BEGIN DATA PROVIDED

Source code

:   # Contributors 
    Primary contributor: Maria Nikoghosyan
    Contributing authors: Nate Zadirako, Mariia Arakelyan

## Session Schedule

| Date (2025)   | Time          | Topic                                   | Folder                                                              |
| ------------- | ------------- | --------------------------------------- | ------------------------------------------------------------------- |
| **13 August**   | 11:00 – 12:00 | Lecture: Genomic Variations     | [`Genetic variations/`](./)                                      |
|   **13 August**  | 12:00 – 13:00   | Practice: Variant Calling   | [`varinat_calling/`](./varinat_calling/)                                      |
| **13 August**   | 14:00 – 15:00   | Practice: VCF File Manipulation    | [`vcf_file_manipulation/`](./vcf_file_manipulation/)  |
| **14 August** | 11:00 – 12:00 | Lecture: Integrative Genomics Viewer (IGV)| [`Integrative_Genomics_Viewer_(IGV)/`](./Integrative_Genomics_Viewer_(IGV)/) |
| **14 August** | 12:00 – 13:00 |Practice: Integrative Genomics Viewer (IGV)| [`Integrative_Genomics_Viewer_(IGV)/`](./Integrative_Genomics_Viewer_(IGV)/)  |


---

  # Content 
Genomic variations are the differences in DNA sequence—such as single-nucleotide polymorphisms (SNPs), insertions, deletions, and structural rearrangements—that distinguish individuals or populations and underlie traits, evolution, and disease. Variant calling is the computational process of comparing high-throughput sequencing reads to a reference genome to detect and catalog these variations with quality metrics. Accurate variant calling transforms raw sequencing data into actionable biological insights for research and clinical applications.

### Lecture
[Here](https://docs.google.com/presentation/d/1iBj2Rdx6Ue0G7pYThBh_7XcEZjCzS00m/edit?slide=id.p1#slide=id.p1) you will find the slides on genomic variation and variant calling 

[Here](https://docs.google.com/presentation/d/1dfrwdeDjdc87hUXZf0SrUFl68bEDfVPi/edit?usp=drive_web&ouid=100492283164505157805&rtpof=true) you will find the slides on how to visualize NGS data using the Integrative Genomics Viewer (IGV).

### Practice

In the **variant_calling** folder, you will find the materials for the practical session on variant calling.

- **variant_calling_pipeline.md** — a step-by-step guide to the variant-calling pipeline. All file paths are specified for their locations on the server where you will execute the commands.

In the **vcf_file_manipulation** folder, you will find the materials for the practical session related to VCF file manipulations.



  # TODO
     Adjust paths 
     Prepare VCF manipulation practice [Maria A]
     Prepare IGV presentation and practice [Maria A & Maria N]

END DATA PROVIDED

> **WHAT TO PRODUCE**
Your response should consist of the full listing, repeated exactly.

> **YOUR SOLUTION**
Source code

:   # Contributors 
    Primary contributor: Maria Nikoghosyan
    Contributing authors: Nate Zadirako, Mariia Arakelyan

## Session Schedule

| Date (2025)   | Time          | Topic                                   | Folder                                                              |
| ------------- | ------------- | --------------------------------------- | ------------------------------------------------------------------- |
| **13 August**   | 11:00 – 12:00 | Lecture: Genomic Variations     | [`Genetic variations/`](./)                                      |
|   **13 August**  | 12:00 – 13:00   | Practice: Variant Calling   | [`varinat_calling/`](./varinat_calling/)                                      |
| **13 August**   | 14:00 – 15:00   | Practice: VCF File Manipulation    | [`vcf_file_manipulation/`](./vcf_file_manipulation/)  |
| **14 August** | 11:00 – 12:00 | Lecture: Integrative Genomics Viewer (IGV)| [`Integrative_Genomics_Viewer_(IGV)/`](./Integrative_Genomics_Viewer_(IGV)/) |
| **14 August** | 12:00 – 13:00 |Practice: Integrative Genomics Viewer (IGV)| [`Integrative_Genomics_Viewer_(IGV)/`](./Integrative_Genomics_Viewer_(IGV)/)  |


---

  # Content 
Genomic variations are the differences in DNA sequence—such as single-nucleotide polymorphisms (SNPs), insertions, deletions, and structural rearrangements—that distinguish individuals or populations and underlie traits, evolution, and disease. Variant calling is the computational process of comparing high-throughput sequencing reads to a reference genome to detect and catalog these variations with quality metrics. Accurate variant calling transforms raw sequencing data into actionable biological insights for research and clinical applications.

### Lecture
[Here](https://docs.google.com/presentation/d/1iBj2Rdx6Ue0G7pYThBh_7XcEZjCzS00m/edit?slide=id.p1#slide=id.p1) you will find the slides on genomic variation and variant calling 

[Here](https://docs.google.com/presentation/d/1dfrwdeDjdc87hUXZf0SrUFl68bEDfVPi/edit?usp=drive_web&ouid=100492283164505157805&rtpof=true) you will find the slides on how to visualize NGS data using the Integrative Genomics Viewer (IGV).

### Practice

In the **variant_calling** folder, you will find the materials for the practical session on variant calling.

- **variant_calling_pipeline.md** — a step-by-step guide to the variant-calling pipeline. All file paths are specified for their locations on the server where you will execute the commands.

In the **vcf_file_manipulation** folder, you will find the materials for the practical session related to VCF file manipulations.



  # TODO
     Adjust paths 
     Prepare VCF manipulation practice [Maria A]
     Prepare IGV presentation and practice [Maria A & Maria N]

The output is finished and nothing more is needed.